**What needs to be done:** Print the listing below verbatim, passing over each picture.
-------- Records to use
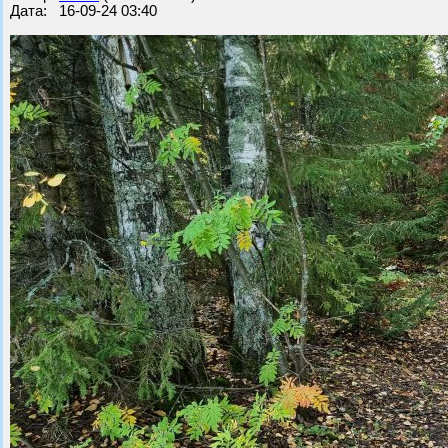
Дата: 16-09-24 03:40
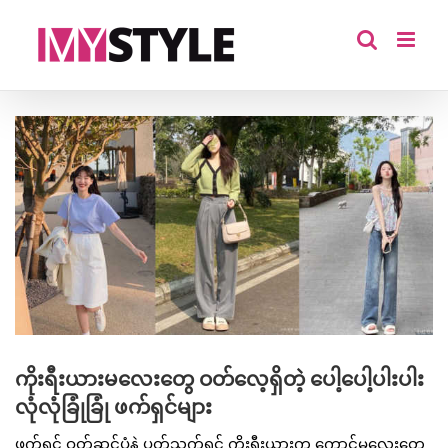
Skip
to
content
View
Larger
Image
ကိုးရီးယားမလေးတွေ ဝတ်လေ့ရှိတဲ့ ပေါ့ပေါ့ပါးပါး
လုံလုံခြုံခြုံ ဖက်ရှင်များ
ဖက်ရှင် ဝတ်ဆင်ပုံနဲ့ ပတ်သက်ရင် ကိုးရီးယားက ကောင်မလေးတွေ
----------------
**Task output:**
Дата: 16-09-24 03:40
Skip
to
content
View
Larger
Image
ကိုးရီးယားမလေးတွေ ဝတ်လေ့ရှိတဲ့ ပေါ့ပေါ့ပါးပါး
လုံလုံခြုံခြုံ ဖက်ရှင်များ
ဖက်ရှင် ဝတ်ဆင်ပုံနဲ့ ပတ်သက်ရင် ကိုးရီးယားက ကောင်မလေးတွေ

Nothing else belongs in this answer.